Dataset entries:
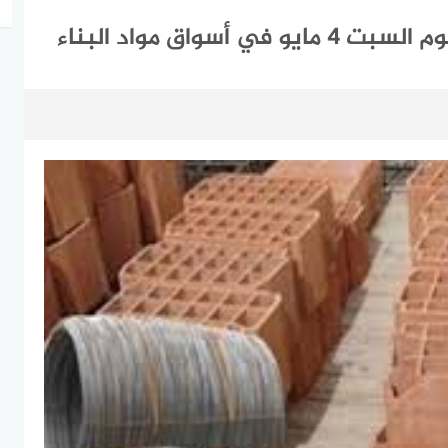
سواق مواد البناء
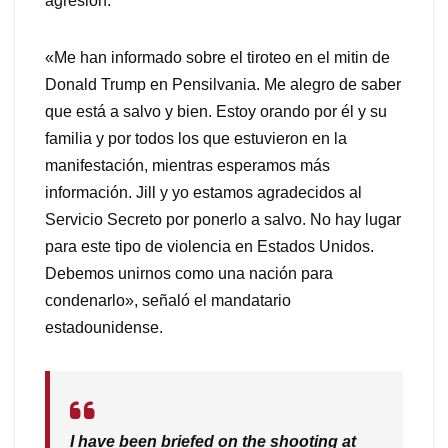
agresión.
«Me han informado sobre el tiroteo en el mitin de
Donald Trump en Pensilvania. Me alegro de saber
que está a salvo y bien. Estoy orando por él y su
familia y por todos los que estuvieron en la
manifestación, mientras esperamos más
información. Jill y yo estamos agradecidos al
Servicio Secreto por ponerlo a salvo. No hay lugar
para este tipo de violencia en Estados Unidos.
Debemos unirnos como una nación para
condenarlo», señaló el mandatario
estadounidense.
I have been briefed on the shooting at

» INSTRUCTION:
Your answer should be a precise transcript of the entries, minus the pictures.

» REPLY:
سواق مواد البناء
agresión.
«Me han informado sobre el tiroteo en el mitin de
Donald Trump en Pensilvania. Me alegro de saber
que está a salvo y bien. Estoy orando por él y su
familia y por todos los que estuvieron en la
manifestación, mientras esperamos más
información. Jill y yo estamos agradecidos al
Servicio Secreto por ponerlo a salvo. No hay lugar
para este tipo de violencia en Estados Unidos.
Debemos unirnos como una nación para
condenarlo», señaló el mandatario
estadounidense.
I have been briefed on the shooting at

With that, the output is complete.